En outre, la Haute Autorité de santé a publié, en novembre dernier, une recommandation destinée à sensibiliser les médecins au repérage et au signalement de la maltraitance. Elle a mis à la disposition des médecins un outil de repérage et de signalement, ainsi qu’un document de questions-réponses, afin de les aider à repérer la maltraitance et à mieux réagir face à elle, au service de la protection des enfants. La question se pose néanmoins : ces outils sont-ils suffisants pour inciter les médecins à signaler ?
Ouvrant le colloque national sur les violences faites aux enfants, organisé au Sénat le 14 juin dernier, sur l’initiative d’André Vallini, alors sénateur, Mme Taubira, garde des sceaux, s’est, elle aussi, interrogée sur la politique de prévention : « Nous ne sommes peut-être pas si efficaces que cela. Nous devons améliorer le repérage des enfants […]. Nous devons oser nous interroger sur les pratiques professionnelles de tous les acteurs qui interviennent autour de l’enfance. Nous devons nous interroger sur les instruments et les outils qui sont mis à la disposition de ces acteurs. »
Mme la garde des sceaux avait raison : il est indispensable d’améliorer les outils, car il existe aujourd’hui de nombreuses difficultés qui entravent le repérage.

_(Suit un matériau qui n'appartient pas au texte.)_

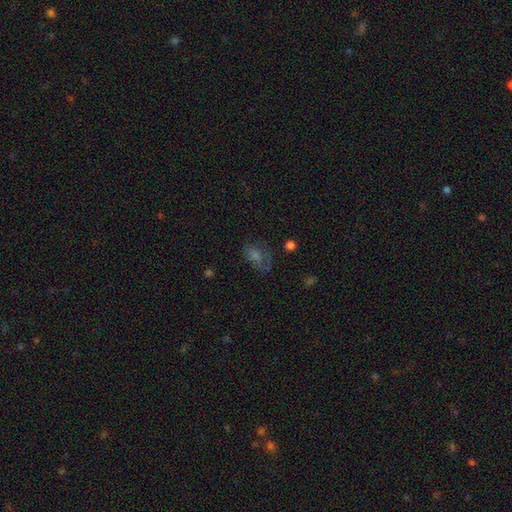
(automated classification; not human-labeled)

D’après la Haute Autorité de santé, le manque de signalement résulterait de plusieurs blocages dus au manque de formation des médecins, à leur crainte d’un signalement abusif et, surtout, de ses conséquences.
Les docteurs Greco et El Hanaoui-Atif, cités comme référence par la Haute Autorité de santé, ont montré dans leurs thèses de doctorat que les médecins se retrouvent seuls et démunis face au phénomène, du fait d’un manque de connaissance des signes de la maltraitance et du système de traitement qu’ils jugent complexe, s’agissant en particulier des modalités de signalement dont ils ne maîtrisent pas les aspects juridiques.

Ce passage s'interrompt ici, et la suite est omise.